Claro que há pessoas que gostamos de rever no Natal. São as que fazem diferença positiva para as nossas vidas, podendo ser amigos, não só familiares. Há, ainda, pessoas que nós temos de ver. São as que já fizeram diferença em algum momento das nossas vidas, para bem ou para algum aprendizado, e com as quais temos algum laço impossível de romper. Pode até ser o ex-marido ou ex-esposa, quando há filhos em comum. Há, também, aquelas que ver ou não ver é indiferente, mas acabamos esbarrando por aí em alguma festa. E há pessoas que, se a gente pudesse escolher, não veríamos nunca mais, porque fazem (ou fizeram) diferença negativa nas nossas vidas. São aquelas que só sabem nos empurrar para baixo — as pessoas tóxicas, como são chamadas hoje em dia.

As pessoas idosas ficam muito chateadas quando seus filhos não são amigos. Mas, como todos somos seres humanos, com qualidades e defeitos, é possível sim que sejamos mais amigos de alguém com quem não temos laços sanguíneos do que do nosso irmão. É normal. Amizade é questão de afinidade e isto não tem nada a ver com laços de sangue. Mas, sendo importante para os pais, os irmãos costumam tentar manter alguma harmonia gentil para fazer os idosos felizes. Para algumas famílias, pode ser um travessia espinhosa tolerar os eventos de final de ano. Fato.

Rui Barbosa foi, na minha opinião, a primeira pessoa que falou sobre idadismo, anunciando que cafajestes também envelhecem e desconstruindo o estereótipo de que toda pessoa idosa é “gente boa”, “um anjo”, “uma pessoa que merece o máximo de amor, atenção e cuidado”. Estereótipo bem idadista, não é? Na verdade, não nos cabe julgar se a pessoa merece ou não o nosso amor, mas cabe a nós tentarmos nos preservar de um esforço antinatural de amar quem nos fez mal.

Eu acho um absurdo quando obrigamos crianças a ficar paparicando familiares só porque são mais velhos. Devemos ensiná-las a ser educadas e basta. As relações precisam de mão dupla, senão criaremos uma sociedade que continuará a perpetuar valores de submissão, especialmente para as meninas.
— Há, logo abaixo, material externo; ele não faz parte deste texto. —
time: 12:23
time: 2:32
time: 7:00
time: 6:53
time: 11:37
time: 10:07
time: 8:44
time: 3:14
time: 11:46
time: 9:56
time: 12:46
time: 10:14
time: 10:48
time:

Elas vão tolerar relacionamentos abusivos no futuro, provavelmente. Então, agora, vamos imaginar como é amar um pai ou mãe que não nos amou. Talvez possamos oferecer cuidado gentil, não amor. Não temos de julgar os filhos das pessoas idosas jamais.

O Natal, como valor cristão, acaba, às vezes, perdendo um pouco a razão de ser, tamanhas são as compras, as ceias, as festas, as bebidas, os presentes, as viagens, os passeios, os lugares, as pessoas… mas, se olharmos para fora da caixa, pensando não só como a data em que o comércio mais fatura no ano, encontraremos certa razão em determinados exageros. Como toda compulsão, deve advir da necessidade de disfarçar os momentos introspectivos em que o ser humano vai, inevitavelmente, encarar os fantasmas familiares e pode sofrer. O marketing sabe usar bem este gatilho mental.
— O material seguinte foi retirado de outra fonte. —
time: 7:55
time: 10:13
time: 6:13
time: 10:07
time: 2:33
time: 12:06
Bom, já é novembro, e não teremos mesmo como escapar do Natal. Então, sejamos maduros com os desafios dos relacionamentos humanos. Vamos manter a elegância. Vamos tentar nos aproximar dos valores éticos e morais que deveriam, pelo menos em tese, reger qualquer sociedade, independente de religião. Teremos de respirar fundo muitas vezes. As festas de Natal podem ser como metáfora do ano que passou. Comemorar as vitórias e nos esforçar para aprender alguma coisa com o que se perdeu, nem que seja algo sobre sobrevivência.